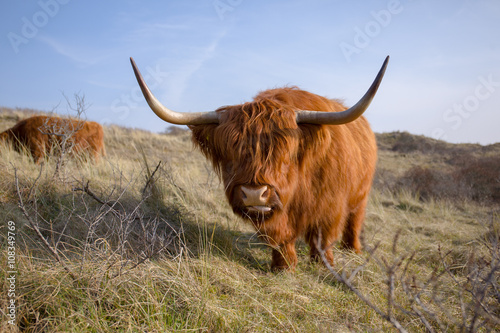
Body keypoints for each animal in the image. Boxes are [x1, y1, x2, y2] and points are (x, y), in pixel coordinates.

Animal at [131, 57, 388, 270]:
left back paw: (353, 249)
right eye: (230, 154)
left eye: (285, 154)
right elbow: (280, 239)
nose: (254, 194)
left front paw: (325, 266)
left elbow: (323, 239)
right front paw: (283, 267)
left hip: (361, 195)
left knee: (354, 222)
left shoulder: (331, 206)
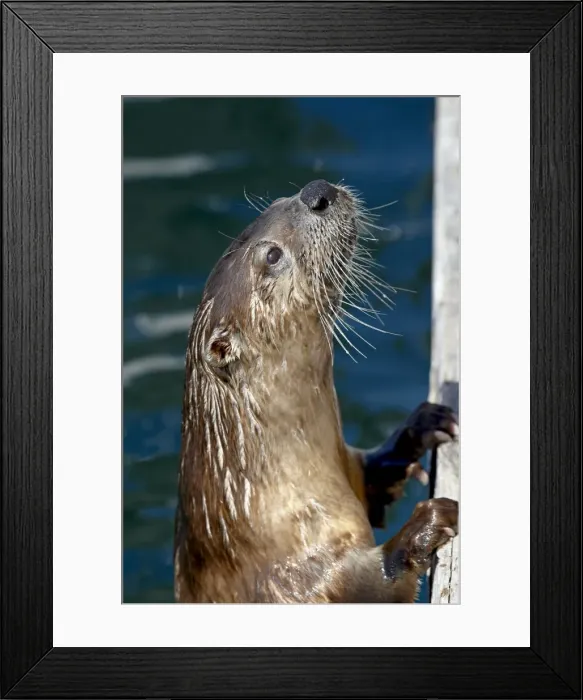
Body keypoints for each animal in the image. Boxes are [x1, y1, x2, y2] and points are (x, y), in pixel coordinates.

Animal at [174, 179, 458, 603]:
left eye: (277, 200)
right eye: (272, 256)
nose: (316, 191)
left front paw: (423, 425)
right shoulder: (292, 581)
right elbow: (364, 583)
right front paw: (423, 527)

····················

An exact copy of the entries above is needed, with the pictures removed.

SOLUTION:
Body keypoints for each animal in the image. Boxes are [x1, y1, x2, y2] and points are (x, y), in pixel coordinates.

Animal at [131, 57, 388, 270]:
left back paw: (353, 249)
right eye: (230, 154)
left eye: (285, 154)
right elbow: (280, 239)
nose: (254, 194)
left front paw: (325, 266)
left elbow: (323, 239)
right front paw: (283, 267)
left hip: (361, 195)
left knee: (354, 222)
left shoulder: (331, 206)
Body keypoints for each animal in the image. Boxes are [x1, y1, x2, y2] and points are (x, y), in pixel coordinates.

Animal at [174, 179, 458, 603]:
left eye: (277, 200)
right eye: (272, 256)
nose: (316, 191)
left front paw: (423, 425)
right shoulder: (292, 581)
right elbow: (364, 583)
right front paw: (423, 527)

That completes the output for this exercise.